Lastly, you may want to include some pre- or post-event email blasts that you’ll send out on the sponsors’ behalf or allow them the ability to write guest blog posts for your website. Again, these types of opportunities allow them additional benefits outside of the traditional event sponsorship which may become increasingly important while events remain virtual. 

Sponsor Presentation

These days, all of the above options might excite some of your sponsors but what many are looking for is actually being able to provide thought leadership. If you are able to provide session availability for your sponsors to present, there is a good chance you’ll attract more sponsors for higher dollar amounts while also easily securing presenters.

Repurpose Your Content After the Event

Share the on-demand version of your event

Share the on-demand version of your virtual event. This might be an obvious one, but not everyone does this! Make sure you have a post-event marketing plan as well to continue generating interest. If it’s something you’re selling, you could also consider getting creative with pricing – selling single sessions, or the entire event at a discounted cost, or bundling it with other items outside of the event. 

Replay the event

Yes, you have it available on-demand, but people do still like that live experience. Just because you have a popular topic being presented, or a rock star subject matter expert, does not mean everyone who wants to attend the live event is able. By replaying the recordings as a live event, you’ll be able to have the subject matter expert there for Q&A as well as all of the other interactivity that can take place during a live event. If you held a large event, you maybe just want to replay the keynotes or the Top 5 or 10 most popular sessions. 

Create microlearning

While this may not be possible or make sense in all scenarios, if you’re able to chop up session recordings into multiple, smaller micro-presentations, which could potentially attract a larger audience who has a shorter attention span, who just has less time to spare, or someone who only wants education on a particular slice of the content. If you’re selling these, you can also get creative with how you sell them – separately for one price, bundled for a discount, and so on.  
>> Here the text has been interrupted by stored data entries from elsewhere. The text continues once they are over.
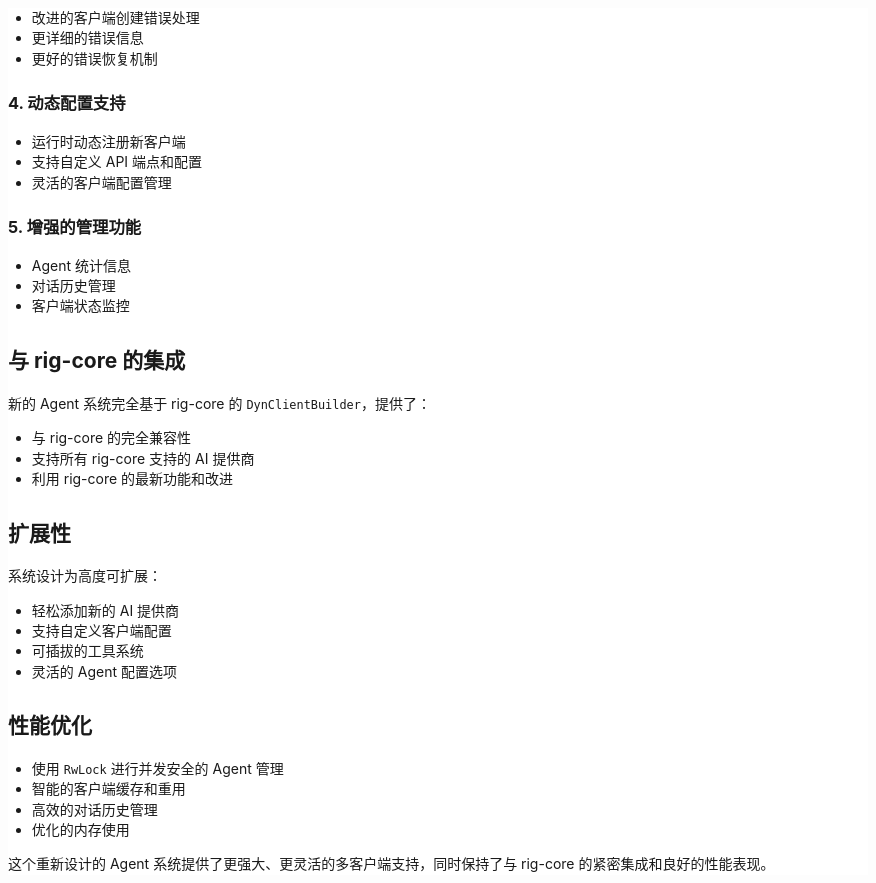 - 改进的客户端创建错误处理
- 更详细的错误信息
- 更好的错误恢复机制

### 4. 动态配置支持

- 运行时动态注册新客户端
- 支持自定义 API 端点和配置
- 灵活的客户端配置管理

### 5. 增强的管理功能

- Agent 统计信息
- 对话历史管理
- 客户端状态监控

## 与 rig-core 的集成

新的 Agent 系统完全基于 rig-core 的 `DynClientBuilder`，提供了：

- 与 rig-core 的完全兼容性
- 支持所有 rig-core 支持的 AI 提供商
- 利用 rig-core 的最新功能和改进

## 扩展性

系统设计为高度可扩展：

- 轻松添加新的 AI 提供商
- 支持自定义客户端配置
- 可插拔的工具系统
- 灵活的 Agent 配置选项

## 性能优化

- 使用 `RwLock` 进行并发安全的 Agent 管理
- 智能的客户端缓存和重用
- 高效的对话历史管理
- 优化的内存使用

这个重新设计的 Agent 系统提供了更强大、更灵活的多客户端支持，同时保持了与 rig-core 的紧密集成和良好的性能表现。

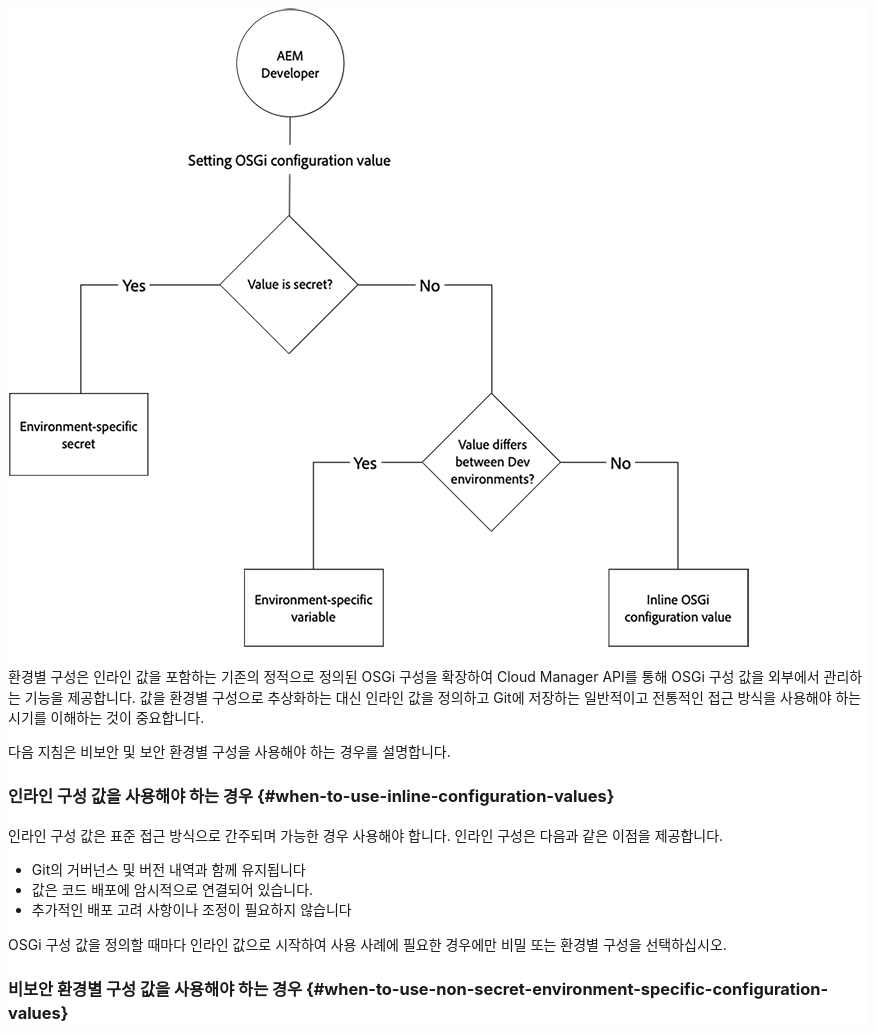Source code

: ![적절한 구성 값 유형을 사용하는 방법에 대한 의사 결정 트리](assets/choose-configuration-value-type_res1.png)

환경별 구성은 인라인 값을 포함하는 기존의 정적으로 정의된 OSGi 구성을 확장하여 Cloud Manager API를 통해 OSGi 구성 값을 외부에서 관리하는 기능을 제공합니다. 값을 환경별 구성으로 추상화하는 대신 인라인 값을 정의하고 Git에 저장하는 일반적이고 전통적인 접근 방식을 사용해야 하는 시기를 이해하는 것이 중요합니다.

다음 지침은 비보안 및 보안 환경별 구성을 사용해야 하는 경우를 설명합니다.

### 인라인 구성 값을 사용해야 하는 경우 {#when-to-use-inline-configuration-values}

인라인 구성 값은 표준 접근 방식으로 간주되며 가능한 경우 사용해야 합니다. 인라인 구성은 다음과 같은 이점을 제공합니다.

* Git의 거버넌스 및 버전 내역과 함께 유지됩니다
* 값은 코드 배포에 암시적으로 연결되어 있습니다.
* 추가적인 배포 고려 사항이나 조정이 필요하지 않습니다

OSGi 구성 값을 정의할 때마다 인라인 값으로 시작하여 사용 사례에 필요한 경우에만 비밀 또는 환경별 구성을 선택하십시오.

### 비보안 환경별 구성 값을 사용해야 하는 경우 {#when-to-use-non-secret-environment-specific-configuration-values}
Write a blog post (or many!)

While you listen to the recordings (or read a transcription) you’ll want to pick out topics that you think would be interesting for you to expand on for your audience. Try to make sure that your blog post(s) aren’t just repeating what your recording already says. You could also ask your speakers if they’d be willing to write these articles in addition to presenting the sessions. They may be willing to for the additional exposure. 
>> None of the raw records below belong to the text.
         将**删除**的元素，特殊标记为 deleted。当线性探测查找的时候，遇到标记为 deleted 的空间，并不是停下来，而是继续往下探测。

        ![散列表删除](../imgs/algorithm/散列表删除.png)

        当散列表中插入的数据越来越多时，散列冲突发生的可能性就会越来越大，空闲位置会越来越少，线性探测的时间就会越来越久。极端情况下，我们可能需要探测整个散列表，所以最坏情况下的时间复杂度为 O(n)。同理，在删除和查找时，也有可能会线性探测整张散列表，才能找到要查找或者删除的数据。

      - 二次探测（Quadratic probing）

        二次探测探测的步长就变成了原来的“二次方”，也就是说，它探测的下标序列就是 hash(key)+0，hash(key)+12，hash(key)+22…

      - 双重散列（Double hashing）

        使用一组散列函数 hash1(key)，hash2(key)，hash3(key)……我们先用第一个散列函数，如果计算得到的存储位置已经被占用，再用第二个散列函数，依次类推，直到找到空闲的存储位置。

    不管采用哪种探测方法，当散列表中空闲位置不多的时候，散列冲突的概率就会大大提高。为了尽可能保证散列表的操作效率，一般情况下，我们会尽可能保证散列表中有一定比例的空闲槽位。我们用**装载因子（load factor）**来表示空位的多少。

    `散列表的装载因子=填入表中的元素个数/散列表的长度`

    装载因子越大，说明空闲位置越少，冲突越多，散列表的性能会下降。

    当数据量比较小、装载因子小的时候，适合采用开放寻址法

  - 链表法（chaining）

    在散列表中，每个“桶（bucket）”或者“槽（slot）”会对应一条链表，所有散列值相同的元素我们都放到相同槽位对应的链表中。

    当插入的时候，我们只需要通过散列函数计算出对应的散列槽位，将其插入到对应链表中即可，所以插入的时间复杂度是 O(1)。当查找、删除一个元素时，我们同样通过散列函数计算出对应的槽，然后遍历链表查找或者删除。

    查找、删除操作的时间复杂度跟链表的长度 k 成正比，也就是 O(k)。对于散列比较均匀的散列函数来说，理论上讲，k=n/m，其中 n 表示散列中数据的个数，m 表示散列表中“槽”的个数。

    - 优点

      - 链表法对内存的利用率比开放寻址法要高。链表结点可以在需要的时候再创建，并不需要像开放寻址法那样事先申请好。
Turn your recordings into podcasts

Yes, video is popular, but not everyone has the time to sit down and watch an entire session (especially ). But, that doesn’t mean that everyone doesn’t want to. Another option is to deliver your virtual event content as a podcast that your audience can listen to on the go. In addition to repurposing your recorded webinar content for podcasts, you can take issues and questions that came up during your webinar and create spin-off podcasts on those specific items. 

With any of these ideas (as well as others) you can get creative with pricing — offering free or discounted on-demand access for virtual conference attendees, providing different registrations tiers that can include on-demand access, selling sponsorships, and more. 


Jocelyn Taylor is the Senior Director of Sales Operations at Blue Sky eLearn. She has 14 years of experience in sales, marketing, and account management, spending the last 10 of those at Blue Sky.